# [Exercise]
Return every one of the records below verbatim, line for line, and omit the pictures from your output.

# [Information given]
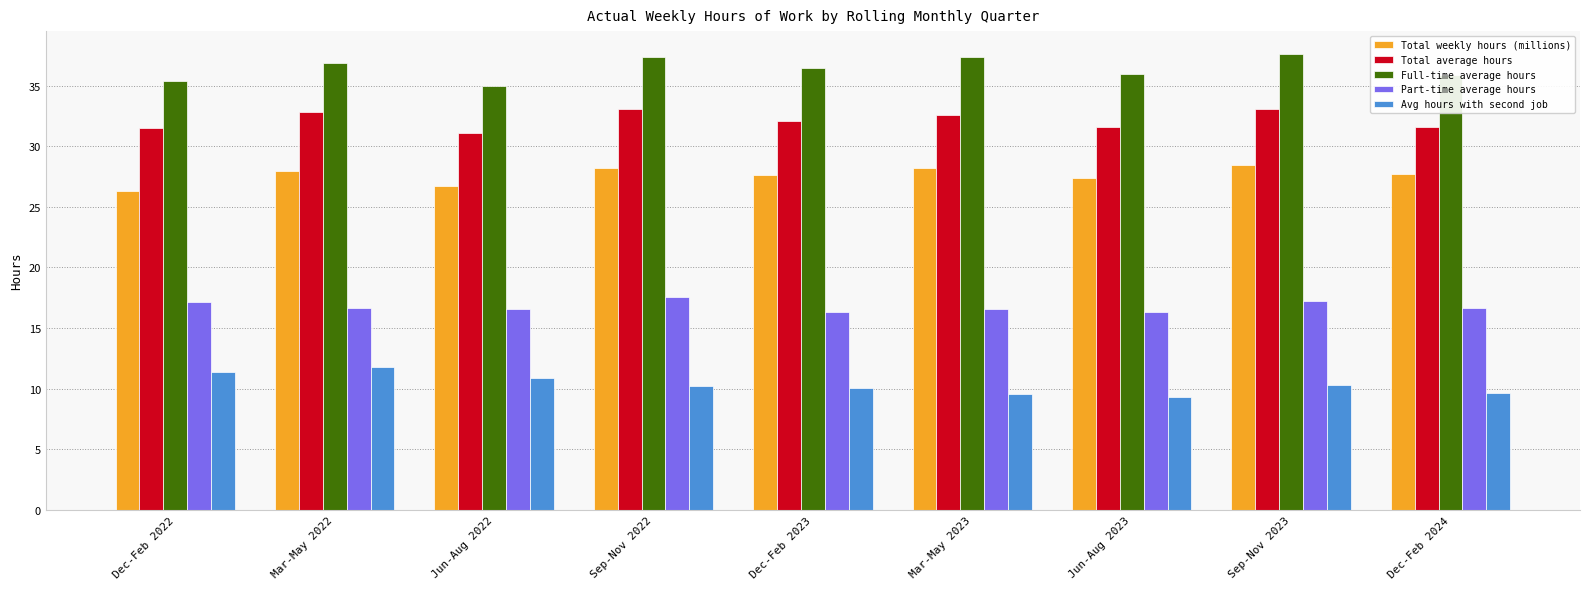

What are all the series names shown in the legend?

Total weekly hours (millions), Total average hours, Full-time average hours, Part-time average hours, Avg hours with second job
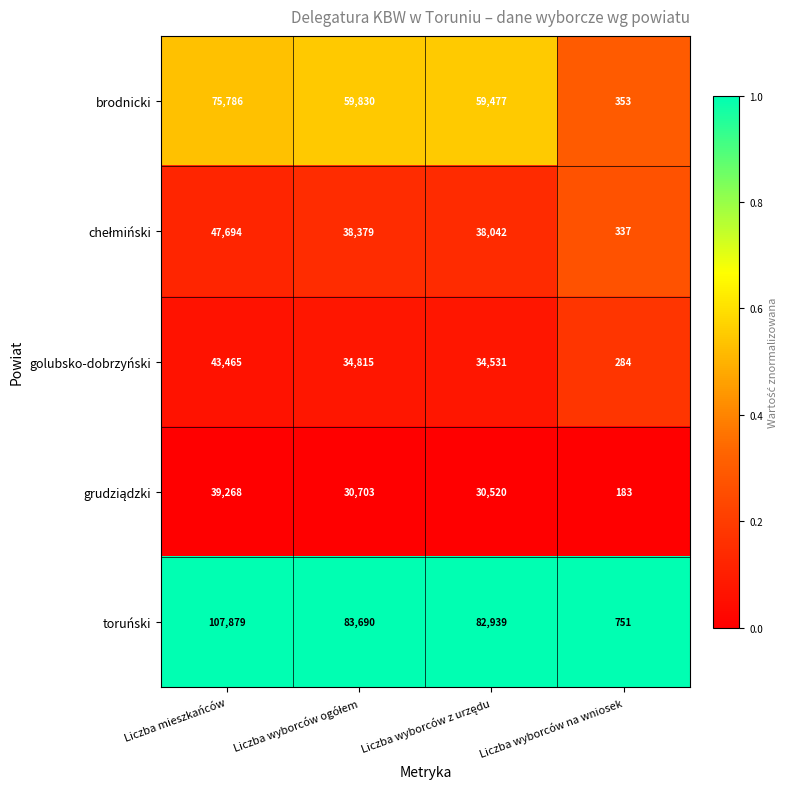

Which series has the largest range (max minus min)?

toruński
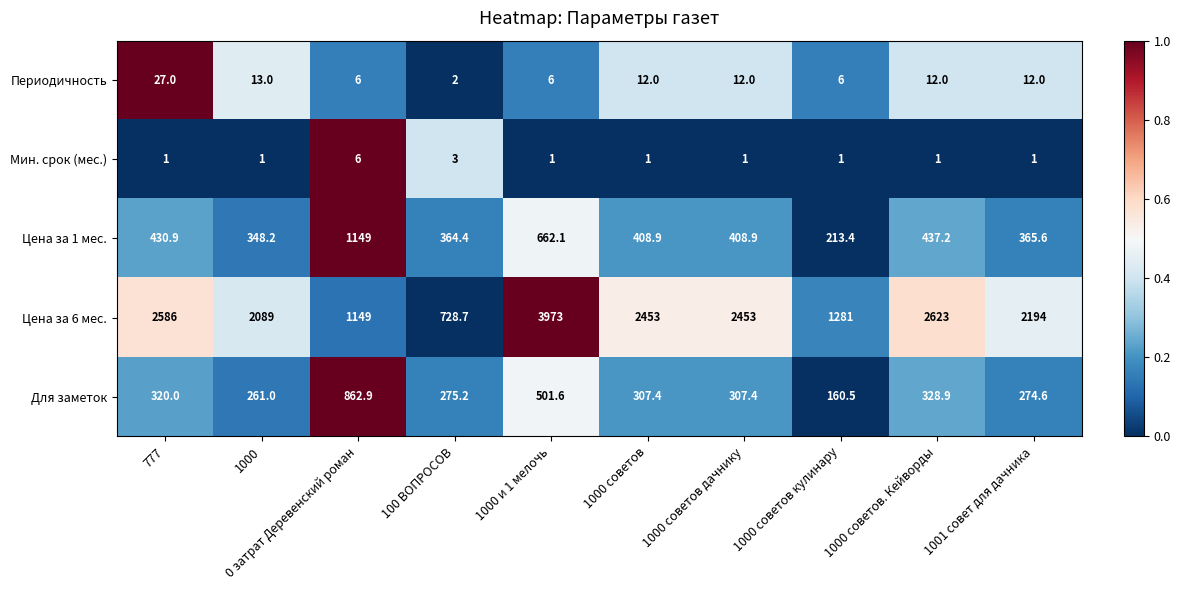

At which category is the sum across all series the highest?

1000 и 1 мелочь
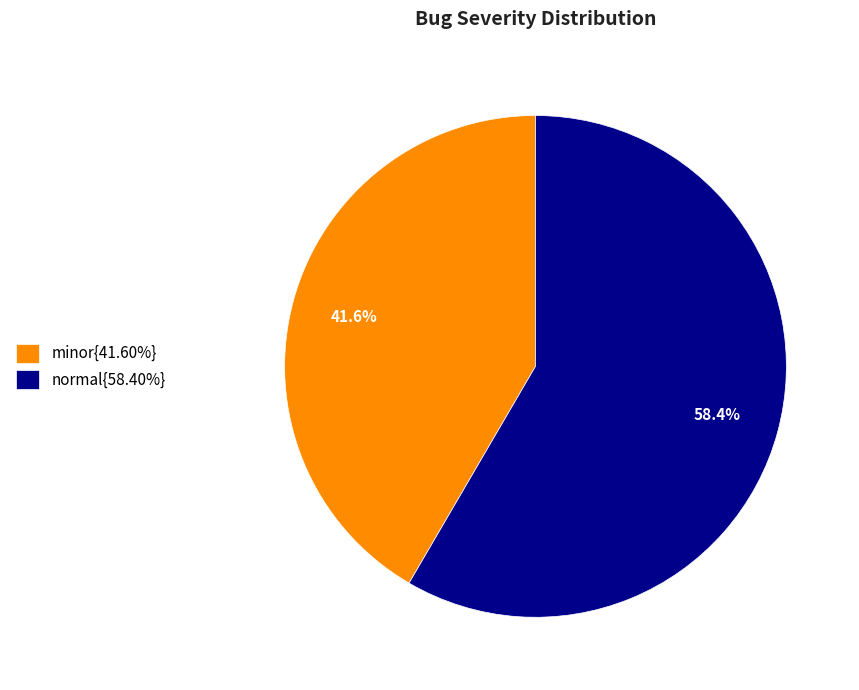

Combined, what portion of the pie is normal{58.40%} and minor{41.60%}?

100.0%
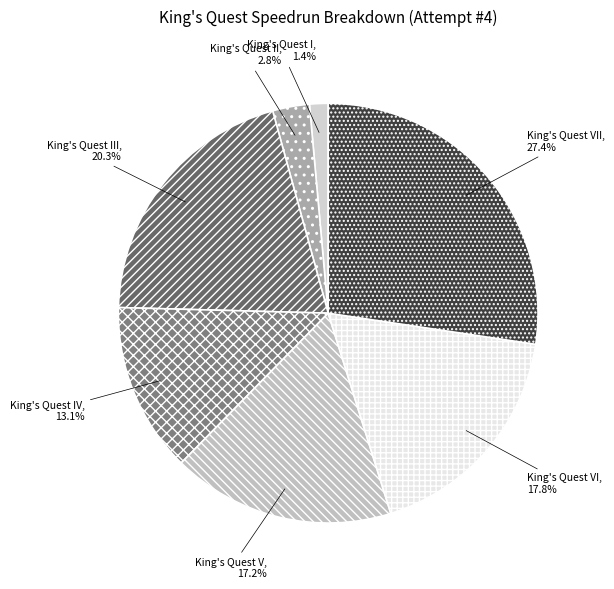

Which category has the smallest portion of the pie?

King's Quest I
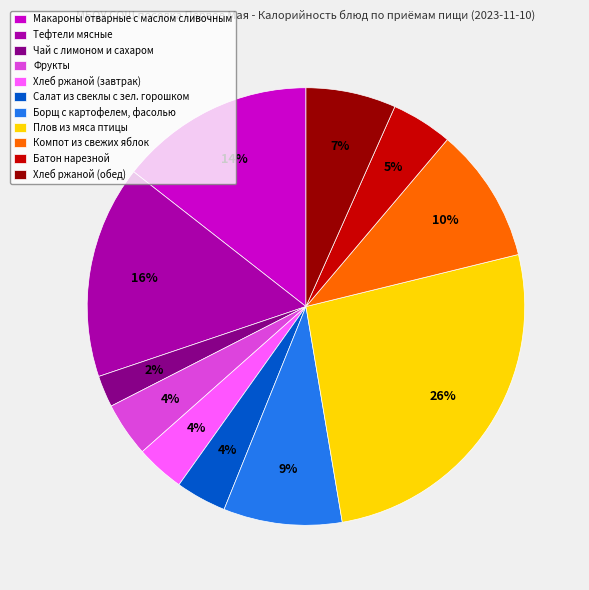

Does Борщ с картофелем, фасолью represent more than half of the total?

No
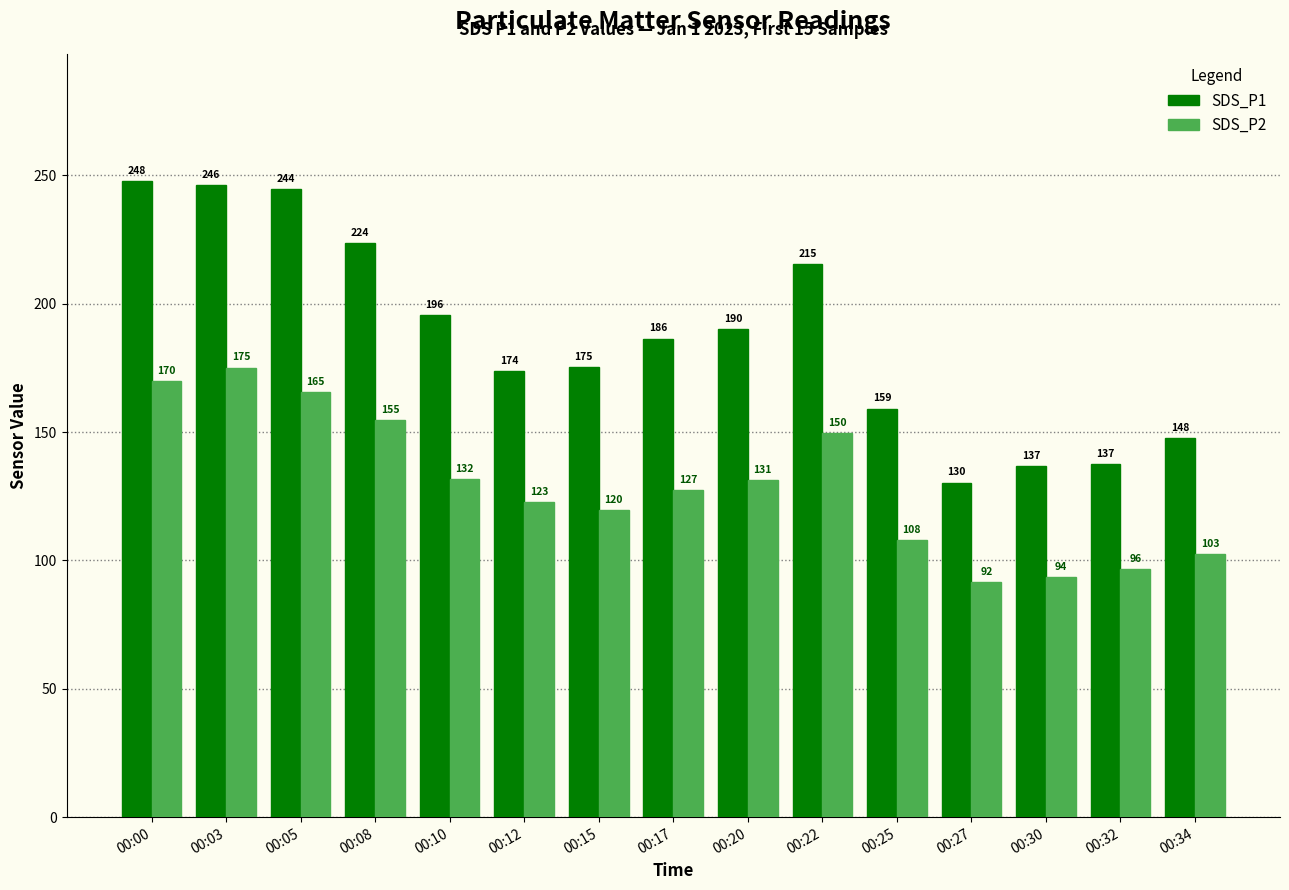

Which category has the highest value across all series?

00:00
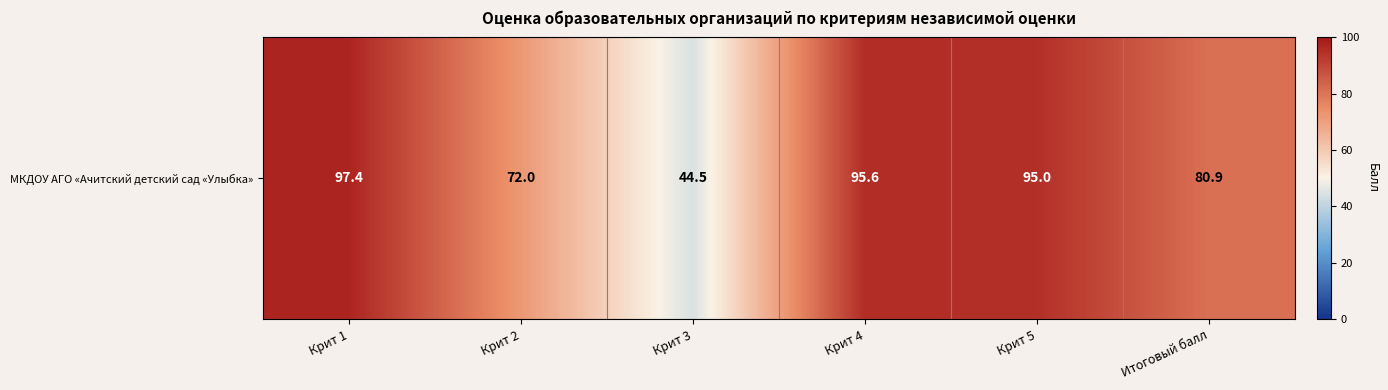

What is the difference between the second highest and second lowest values?

23.6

# [Written answer]
What are all the series names shown in the legend?

Total weekly hours (millions), Total average hours, Full-time average hours, Part-time average hours, Avg hours with second job

Which series has the largest range (max minus min)?

toruński

At which category is the sum across all series the highest?

1000 и 1 мелочь

Combined, what portion of the pie is normal{58.40%} and minor{41.60%}?

100.0%

Which category has the smallest portion of the pie?

King's Quest I

Does Борщ с картофелем, фасолью represent more than half of the total?

No

Which category has the highest value across all series?

00:00

What is the difference between the second highest and second lowest values?

23.6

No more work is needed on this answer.